日本司法通訳士連合会は、本日、創立10周年を迎えました。
ちょうど10年前、平成21年(2009年)5月21日、裁判員制度が施行された記念すべき日に、当連合会もこの世に生まれました。そして、令和元年を迎えた記念すべき月に10歳の誕生日を迎えました。
当連合会は、これまで9回の司法通訳技能検定試験を実施し、今年で10回目となります。司法通訳養成講座の受講生は今年で9期生です。そのほかにも模擬接見や自作のDVDを使った研修会、法廷傍聴会、シンポジウムなどの各種のイベントも開催し、好評を博してきました。
これらを実施することができたのも、多くの弁護士、通訳人、外国語を母国語とする方々をはじめとする多くの方々のご理解とご支援、ご協力があったからでした。そしてまた、当連合会の目的と活動に賛同し、会員となり、各種のイベントに参加してくださった方々、検定試験を受験してくださった方々、養成講座を受講してくださった方々の支えがあったからです。
皆様には、この場を借りまして心より御礼を申し上げます。本当にありがとうございました。
わたくしが当連合会を立ち上げたのは、資格制度もなく、技能レベルついての審査制度もなく、事件の配転についての基準も不透明で、研修会もいいかげんな当時の法廷通訳の実情に大きな危惧感を抱いたことがそのきっかけでした。
そこで、司法通訳の技能と地位の向上を目的とし、最終的には諸外国にあるような司法通訳の資格制度がこの国に整備されることを目指して、当連合会を立ち上げたのでした。
それから10年の歳月を経て、では、事態はどう変化したでしょうか。残念ながら、目に見えた改善はなされていないと言わざるを得ません。
この10年間で、当連合会の技能検定試験に1級に合格された方は12名、2級に合格者された方は43名おられますが、この方々については、どこから聞こえてくるのもよい評判ばかりです。
その一方で、法廷通訳、司法通訳の現状はどうかと言えば、10年前とまったくと言ってよいほど変わっていないのです。
そこで、当連合会は、今年10周年を迎えたことを節目とし、新たな一歩を踏み出すこととしました。

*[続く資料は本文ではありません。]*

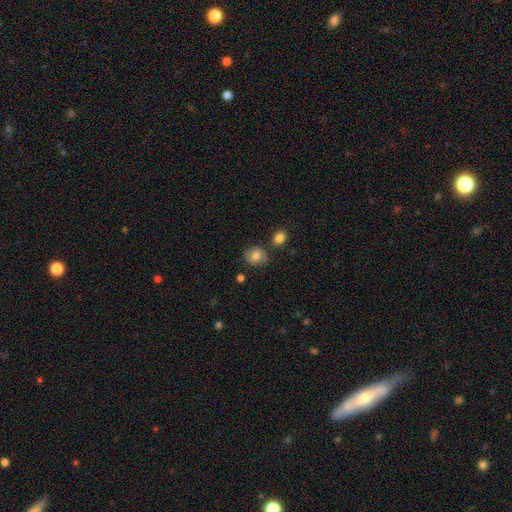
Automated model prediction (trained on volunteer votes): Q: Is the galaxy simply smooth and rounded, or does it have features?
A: smooth — 75%.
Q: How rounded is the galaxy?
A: round — 73%.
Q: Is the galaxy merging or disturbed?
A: none — 73%.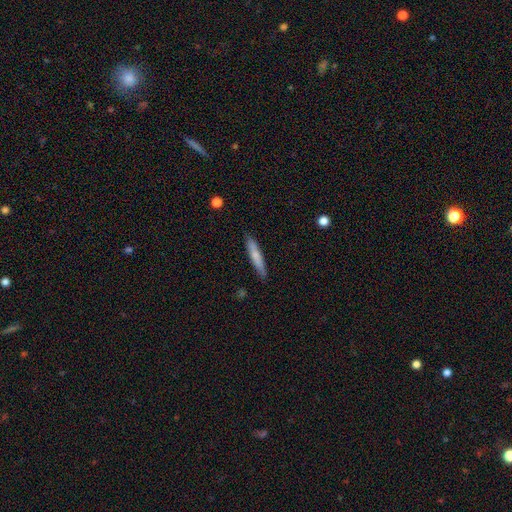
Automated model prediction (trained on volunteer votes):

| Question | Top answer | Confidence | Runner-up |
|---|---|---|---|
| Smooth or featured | smooth | 69% | featured or disk (26%) |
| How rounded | cigar-shaped | 92% | in between (7%) |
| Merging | none | 87% | minor disturbance (10%) |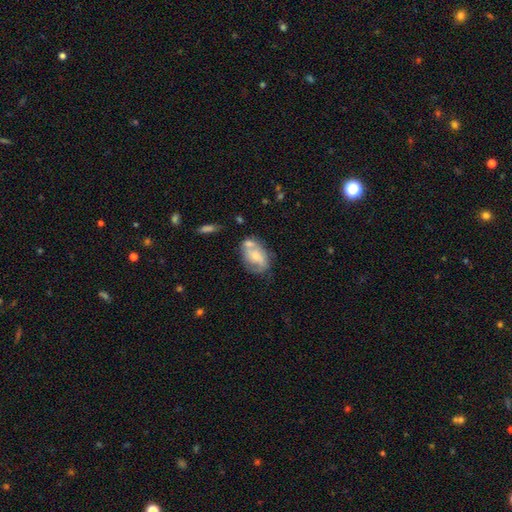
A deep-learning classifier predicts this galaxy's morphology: smooth_or_featured: featured or disk (p=0.47) [alt: smooth p=0.46]
merging: none (p=0.38) [alt: merger p=0.26]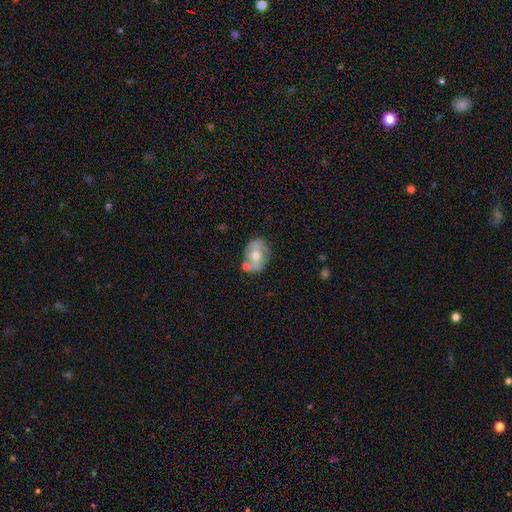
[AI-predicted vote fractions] smooth_or_featured: featured or disk (p=0.50) [alt: smooth p=0.43]
merging: none (p=0.62) [alt: minor disturbance p=0.18]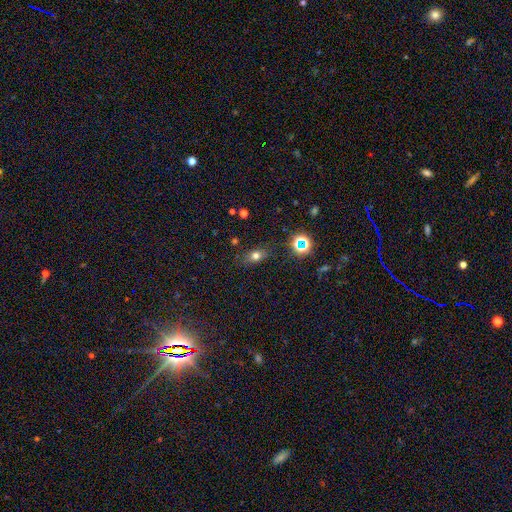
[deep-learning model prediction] A smooth galaxy with no disk features (67%) that is in between round and cigar-shaped (61%).

Vote fractions:
- Smooth or featured? smooth: 67% / star or artifact: 21% / featured or disk: 12%
- How rounded? in between: 61% / round: 34% / cigar-shaped: 6%
- Merging? none: 79% / minor disturbance: 14% / major disturbance: 4% / merger: 2%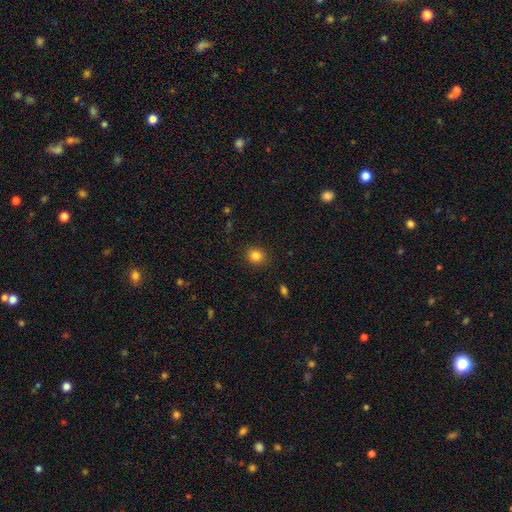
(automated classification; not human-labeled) Smooth or featured: smooth — 83% (star or artifact — 12%)
How rounded: round — 83% (in between — 16%)
Merging: none — 90% (minor disturbance — 7%)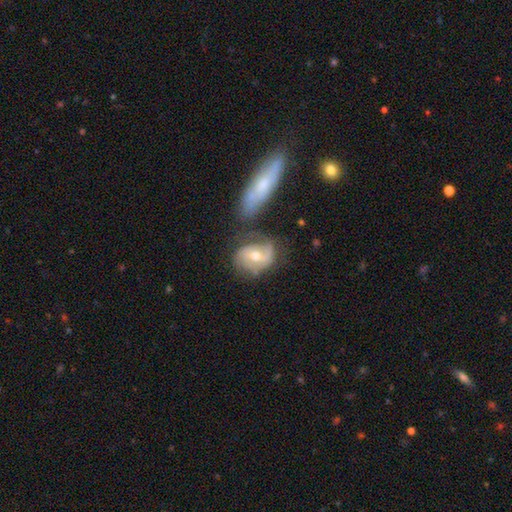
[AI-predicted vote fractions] Morphology: type=featured or disk (68%); edge-on=no (95%); bar=no (50%); spiral arms=yes (84%); winding=medium (44%); arm count=2 (65%); bulge=moderate (71%); merging=none (48%).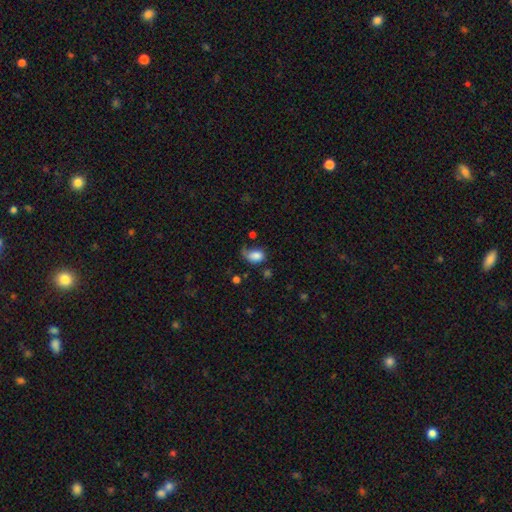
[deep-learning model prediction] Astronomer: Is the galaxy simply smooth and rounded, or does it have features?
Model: smooth — 82%.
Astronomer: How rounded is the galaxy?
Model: in between — 84%.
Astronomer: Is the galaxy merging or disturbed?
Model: none — 41% (runner-up: minor disturbance, 32%).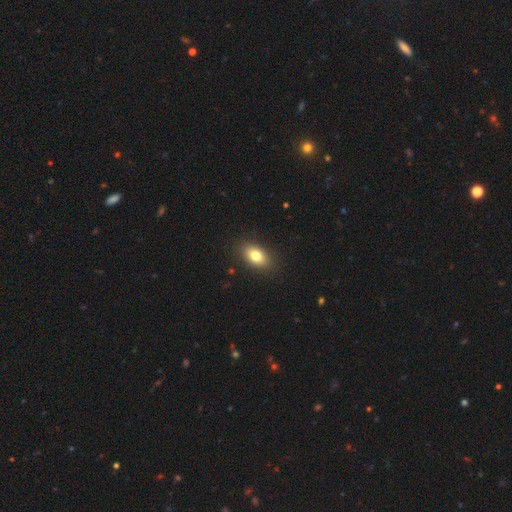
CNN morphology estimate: The model was most divided on "smooth or featured": smooth: 80%, featured or disk: 11%, star or artifact: 9%. More confident: merging — none (88%); how rounded — in between (87%).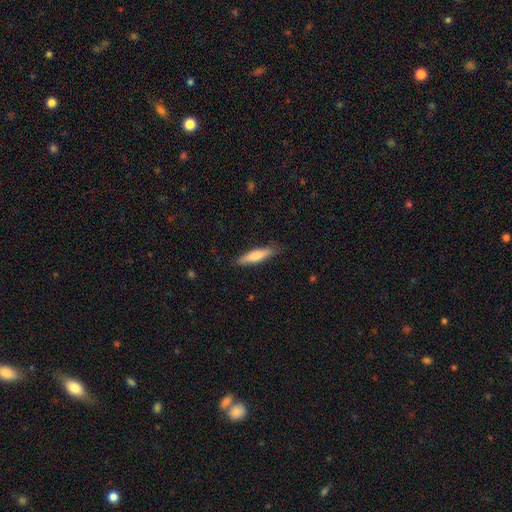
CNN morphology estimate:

当連合会がその名称に用いている「司法通訳士」という資格を、今年、誕生させることといたしました。
詳細については、後日お知らせいたしますが、まずは、その決断をしたことを、この記念すべき日に、皆様にご報告させていただきます。
また、今後とも当連合会に対し、ご支援、ご協力を賜りますよう、重ねてお願い申し上げます。